If you are interested in taking the physical delivery of your commodities, the best way to invest is in bars and coins. However, you need to take note of certain trade-offs which include mark-ups, storage place, etc.
When we talk about collecting your physical metal, most reliable bullion ETFs prevent investors from collecting their metals. The only persons that are exempted and are provided with the option of collecting your metal are Authorized Participants. On the other hand, certain closed-end funds allow investors the opportunity to collect the metal.
Hence, when you are investing in precious metals, you need to consider whether you want to collect your physical precious metal or not depending on your preference.
Investing in precious metals involves several attendant costs when you physically store these items. Some of the attendant fees include storage and insurance.

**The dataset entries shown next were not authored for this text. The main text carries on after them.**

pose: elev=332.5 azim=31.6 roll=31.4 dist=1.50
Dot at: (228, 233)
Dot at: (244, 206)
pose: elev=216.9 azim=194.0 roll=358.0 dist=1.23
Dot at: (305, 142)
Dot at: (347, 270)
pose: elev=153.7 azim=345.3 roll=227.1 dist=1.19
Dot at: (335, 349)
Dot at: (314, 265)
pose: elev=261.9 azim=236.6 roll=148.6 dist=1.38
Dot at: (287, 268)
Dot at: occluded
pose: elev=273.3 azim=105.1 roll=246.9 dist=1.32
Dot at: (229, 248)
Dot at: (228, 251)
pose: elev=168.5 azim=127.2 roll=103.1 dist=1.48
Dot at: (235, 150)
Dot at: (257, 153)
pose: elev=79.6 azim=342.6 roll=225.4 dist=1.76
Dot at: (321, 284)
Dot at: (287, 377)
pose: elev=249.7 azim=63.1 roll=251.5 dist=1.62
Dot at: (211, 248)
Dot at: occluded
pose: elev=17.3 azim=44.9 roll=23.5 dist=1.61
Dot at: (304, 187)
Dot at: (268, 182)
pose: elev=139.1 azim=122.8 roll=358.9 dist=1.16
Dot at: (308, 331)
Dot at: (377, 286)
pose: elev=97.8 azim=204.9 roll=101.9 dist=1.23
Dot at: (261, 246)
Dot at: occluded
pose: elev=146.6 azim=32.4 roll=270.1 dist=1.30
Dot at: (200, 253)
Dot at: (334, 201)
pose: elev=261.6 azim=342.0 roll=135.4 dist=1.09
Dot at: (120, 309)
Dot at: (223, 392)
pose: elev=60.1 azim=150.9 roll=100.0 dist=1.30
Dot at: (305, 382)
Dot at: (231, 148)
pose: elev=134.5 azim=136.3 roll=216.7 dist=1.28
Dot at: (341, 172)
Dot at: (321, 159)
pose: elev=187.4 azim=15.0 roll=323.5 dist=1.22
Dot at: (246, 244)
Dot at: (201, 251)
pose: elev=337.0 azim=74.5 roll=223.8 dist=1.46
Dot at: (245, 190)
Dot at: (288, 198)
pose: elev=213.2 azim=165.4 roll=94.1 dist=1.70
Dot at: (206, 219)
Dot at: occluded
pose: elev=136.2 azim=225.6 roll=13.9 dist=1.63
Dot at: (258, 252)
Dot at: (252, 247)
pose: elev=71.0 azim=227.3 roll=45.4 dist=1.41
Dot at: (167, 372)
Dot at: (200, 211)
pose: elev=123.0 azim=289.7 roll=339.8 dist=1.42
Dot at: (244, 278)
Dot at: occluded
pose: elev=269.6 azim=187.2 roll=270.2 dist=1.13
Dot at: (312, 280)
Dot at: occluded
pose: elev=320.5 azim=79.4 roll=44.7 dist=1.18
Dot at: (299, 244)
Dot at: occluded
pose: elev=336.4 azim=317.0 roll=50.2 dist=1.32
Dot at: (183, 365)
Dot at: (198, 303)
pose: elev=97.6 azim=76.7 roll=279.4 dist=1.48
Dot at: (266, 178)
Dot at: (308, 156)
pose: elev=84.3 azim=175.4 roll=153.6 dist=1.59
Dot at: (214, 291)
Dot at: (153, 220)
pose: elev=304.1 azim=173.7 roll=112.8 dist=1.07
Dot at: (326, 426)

Closed-end funds and ETFs usually charge their clients an annual management fee that covers a lot of services and provides the company the profit for managing your commodities. Hence, you should ensure that you choose a reliable management company. You can take a look at the Cochrane Handbook, a resource that will provide you with more information on how to determine and select a reliable precious metal management company.
Therefore, when you are about to invest in these commodities, ensure that you find out all about attendant costs and possibly compare them to that of other management companies.
Investing in precious metals is a wise move; however, there are important questions you must ask before you join the fray. Hence, in the article above, we have discussed some of these questions and provided answers which will arm you with sufficient information to invest wisely in precious metals.